#### ACTIVITY:
Rewrite the data below as a Markdown table with two columns, Row and Line, giving each non-blank line its own row, numbered in order. Leave the pictures out of the table.
---- EXERCISE MATERIAL
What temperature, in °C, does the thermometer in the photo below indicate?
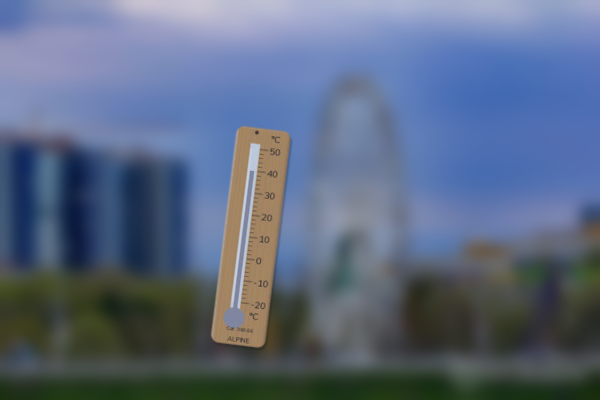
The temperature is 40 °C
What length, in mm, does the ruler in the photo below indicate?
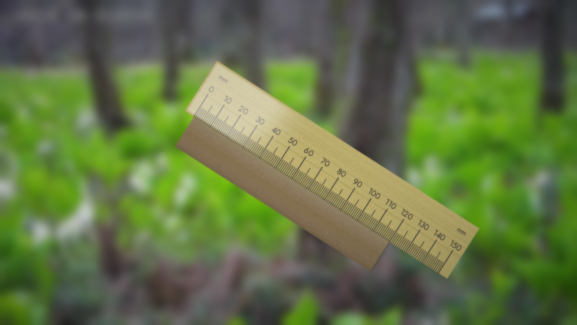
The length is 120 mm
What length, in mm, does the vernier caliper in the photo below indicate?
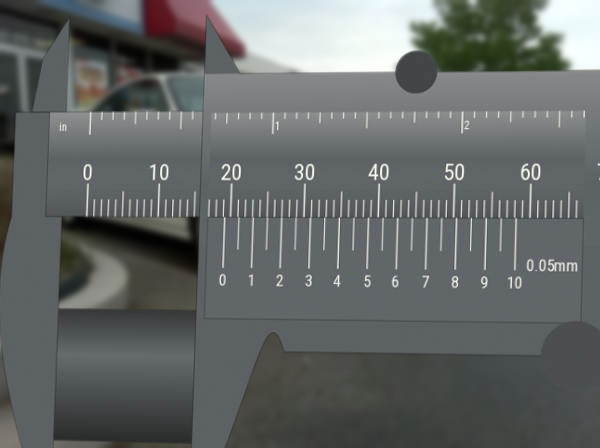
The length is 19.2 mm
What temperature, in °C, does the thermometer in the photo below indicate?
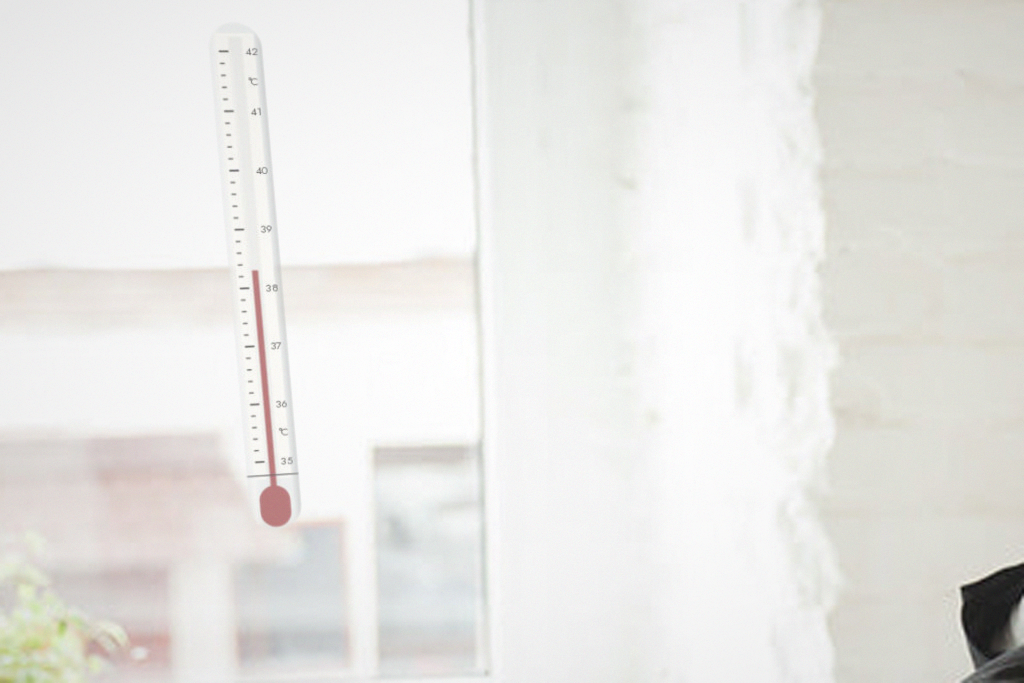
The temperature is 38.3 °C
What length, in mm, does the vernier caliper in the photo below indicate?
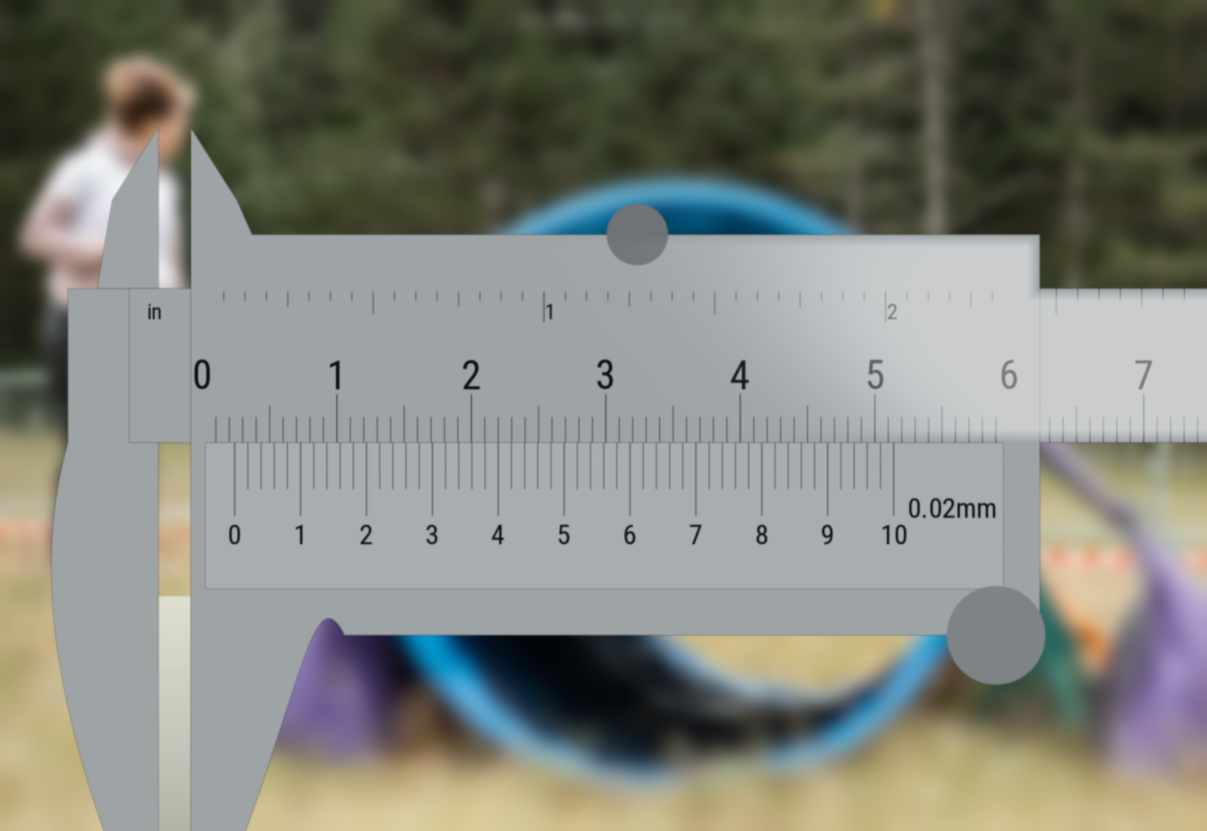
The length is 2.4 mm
--------
#### EXERCISE ANSWER:
| Row | Line |
|---|---|
| 1 | What temperature, in °C, does the thermometer in the photo below indicate? |
| 2 | The temperature is 40 °C |
| 3 | What length, in mm, does the ruler in the photo below indicate? |
| 4 | The length is 120 mm |
| 5 | What length, in mm, does the vernier caliper in the photo below indicate? |
| 6 | The length is 19.2 mm |
| 7 | What temperature, in °C, does the thermometer in the photo below indicate? |
| 8 | The temperature is 38.3 °C |
| 9 | What length, in mm, does the vernier caliper in the photo below indicate? |
| 10 | The length is 2.4 mm |